Passage:
════════════════════
Environmental Quality

Protect soils by:

  • Handling soil when conditions are suitable and soil is dry and friable.
  • Using plant expressly designed for purpose eg D5 Dozer.
  • Varying depth of strip to reflect local soil conditions.
  • Stripping only true topsoil and maintaining integrity of subsoil.
  • Minimising the length of topsoil storage periods.
  • Stockpiling soil in the right way - i.e not in overly large mounds.
  • Using erosion control fences, temporary ditches and other measures to reduce soil loss.
  • Avoiding cultivation operations in very dry / windy conditions.
  • Planning haul routes to coincide with permanent roadways where feasible. Avoid fairways, wet areas and environmentally sensitive areas.
  • Minimising the quantity of steep slopes that are vulnerable to erosion.
  • Ensuring all critical pollution prevention measures are designed into the temporary (or permanent) maintenance facility.

Protect air by:

  • Carefully planning construction logistics in order to reduce noise levels.
  • Utilising the most modern machinery, with best fuel efficiency and lowest noise operating levels.
  • Introducing cleaner, renewable and less greenhouse gas emitting fuels into the supply for haulage and on site machinery - e.g. second generation biofuels.
  • Having a strategy for dust minimisation and management, which identifies high dust operations and influencing climatic factors such as humidity, rainfall and wind.
  • Avoiding chemical products that have high volatilisation rates.
  • Site access roads should be regularly brushed or scraped.
  • Using fine sprays to dampen down the site at times of highest risk .
  • Screening the whole site to stop dust spreading, or alternatively, place fine mesh screening close to the dust source.
  • Adopt a policy of no, or minimal, on site burning.., Instead chip and mulch cleared vegetation into grades of material for re-use as mulches, landscape coverings, path materials and growing media.

Protect water by:

  • Use of silt fences and sediment traps.
  • Minimise the amount of exposed ground and stockpiles, and seed over or cover.
  • Phase construction as much as possible to minimise the amount of surface area at any one point in time that is un-vegetated, helping to prevent erosion and siltation particularly in monsoon and other intense rainfall areas, and on sloping and fine soiled sites.
  • Ensuring spillage response strategies and materials are in place.
  • Seeking alternatives to herbicide based vegetation clearance, such as weed burners.
  • Ensuring all critical pollution prevention measures are designed into the temporary (or permanent) maintenance facility.
  • Careful application (types, timings and rates) of fertilisers, to avoid both leachate and runoff. Leachate of nitrogen is particularly a higher risk during the construction phase, as it is applied onto open ground or an unestablished sward.
  • Strict application of buffer zones and no spray / treatment areas around watercourses, wetlands, reed-beds, ditches, marshy grasslands etc.
  • Avoid pumping any water containing silt into other water bodies.
  • Where possible prevent water from entering excavation areas, using cut-off ditches.
  • Wheel and plants washing facilities should be secure and wash water should be contained for treatment, disposal and/or re-use.
  • Storage tanks for fuels, oils, and chemicals to be sited on impervious base within a containment or embankment.
  • Covering car parks, paths and other surfaces in permeable materials to allow slow, diffuse percolation of rainwater and surface runoff. Also reduces concentrations of particulates and heavy metals, rubbers and plastics into water courses.
════════════════════
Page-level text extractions
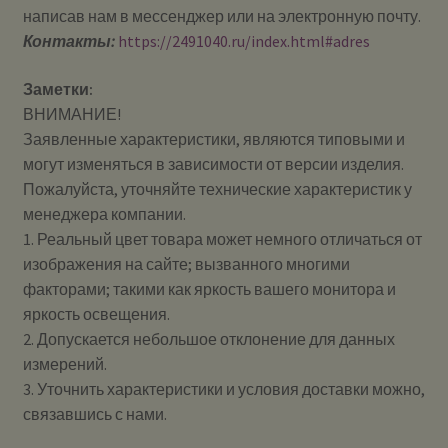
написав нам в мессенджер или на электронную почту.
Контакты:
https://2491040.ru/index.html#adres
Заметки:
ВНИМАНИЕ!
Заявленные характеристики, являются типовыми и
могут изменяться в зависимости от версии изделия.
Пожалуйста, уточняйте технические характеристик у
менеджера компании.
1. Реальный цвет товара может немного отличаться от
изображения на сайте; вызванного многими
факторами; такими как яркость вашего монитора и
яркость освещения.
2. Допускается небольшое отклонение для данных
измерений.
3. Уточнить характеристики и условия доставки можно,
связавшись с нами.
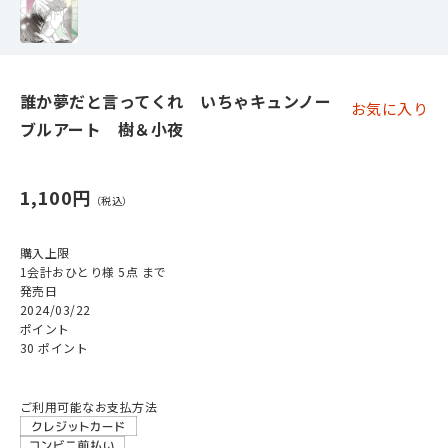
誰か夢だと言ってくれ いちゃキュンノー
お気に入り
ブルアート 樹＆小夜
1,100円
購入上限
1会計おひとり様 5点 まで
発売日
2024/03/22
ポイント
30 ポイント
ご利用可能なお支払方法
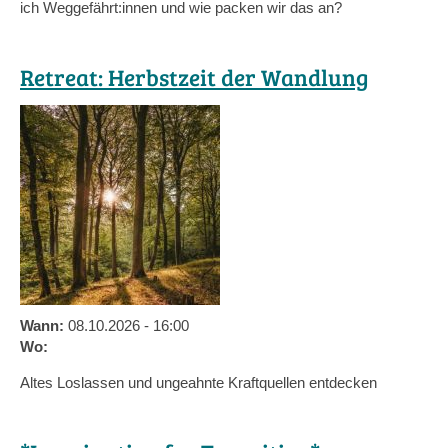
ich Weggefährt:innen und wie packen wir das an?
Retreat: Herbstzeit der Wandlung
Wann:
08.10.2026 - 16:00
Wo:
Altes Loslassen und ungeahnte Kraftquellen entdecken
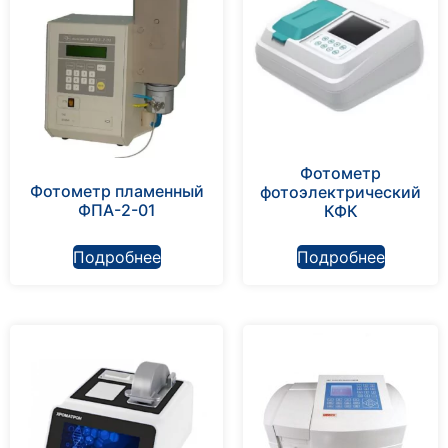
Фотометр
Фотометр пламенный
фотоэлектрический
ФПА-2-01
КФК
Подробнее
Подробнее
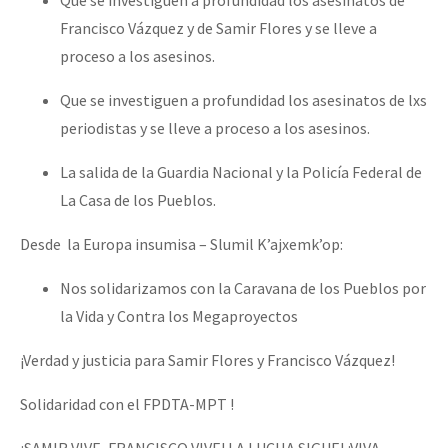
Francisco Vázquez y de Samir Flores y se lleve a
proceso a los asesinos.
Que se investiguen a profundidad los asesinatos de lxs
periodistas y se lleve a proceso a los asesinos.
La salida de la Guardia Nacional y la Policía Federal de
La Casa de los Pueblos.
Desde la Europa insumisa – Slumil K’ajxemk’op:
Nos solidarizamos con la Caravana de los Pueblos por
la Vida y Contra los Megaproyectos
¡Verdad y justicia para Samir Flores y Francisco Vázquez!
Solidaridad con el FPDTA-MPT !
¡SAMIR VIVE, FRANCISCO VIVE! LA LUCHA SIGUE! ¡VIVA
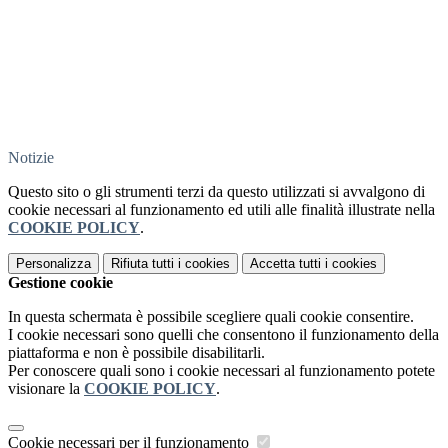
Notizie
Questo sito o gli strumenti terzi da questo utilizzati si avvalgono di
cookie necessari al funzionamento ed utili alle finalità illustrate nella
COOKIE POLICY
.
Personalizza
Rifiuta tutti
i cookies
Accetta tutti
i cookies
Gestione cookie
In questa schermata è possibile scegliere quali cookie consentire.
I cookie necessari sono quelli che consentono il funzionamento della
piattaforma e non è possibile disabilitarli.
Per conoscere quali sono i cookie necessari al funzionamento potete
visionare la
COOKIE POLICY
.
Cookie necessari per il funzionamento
════════════════════
Required work:
A. Answer these questions from the passage on environmental quality:
(i) Which machine is offered as an example of plant expressly designed for the purpose of soil handling?
(ii) What alternative to herbicide-based vegetation clearance is named?
(iii) On what should storage tanks for fuels, oils, and chemicals be sited?
B. In the listing, reproduce the lines between the one holding "ich Weggefährt:innen und" and the one holding "LUCHA SIGUE! ¡VIVA", inclusive, swapping "asesinos" for "responsables" and leaving everything else unchanged. Omit the pictures.
The passage on environmental quality and the listing have no connection to each other.

Outputs in order:
A.
(i) A D5 Dozer.
(ii) Weed burners.
(iii) On an impervious base within a containment or embankment.

B.
ich Weggefährt:innen und wie packen wir das an?
Retreat: Herbstzeit der Wandlung
Wann:
08.10.2026 - 16:00
Wo:
Altes Loslassen und ungeahnte Kraftquellen entdecken
Фотометр
Фотометр пламенный
фотоэлектрический
ФПА-2-01
КФК
Подробнее
Подробнее
Francisco Vázquez y de Samir Flores y se lleve a
proceso a los responsables.
Que se investiguen a profundidad los asesinatos de lxs
periodistas y se lleve a proceso a los responsables.
La salida de la Guardia Nacional y la Policía Federal de
La Casa de los Pueblos.
Desde la Europa insumisa – Slumil K’ajxemk’op:
Nos solidarizamos con la Caravana de los Pueblos por
la Vida y Contra los Megaproyectos
¡Verdad y justicia para Samir Flores y Francisco Vázquez!
Solidaridad con el FPDTA-MPT !
¡SAMIR VIVE, FRANCISCO VIVE! LA LUCHA SIGUE! ¡VIVA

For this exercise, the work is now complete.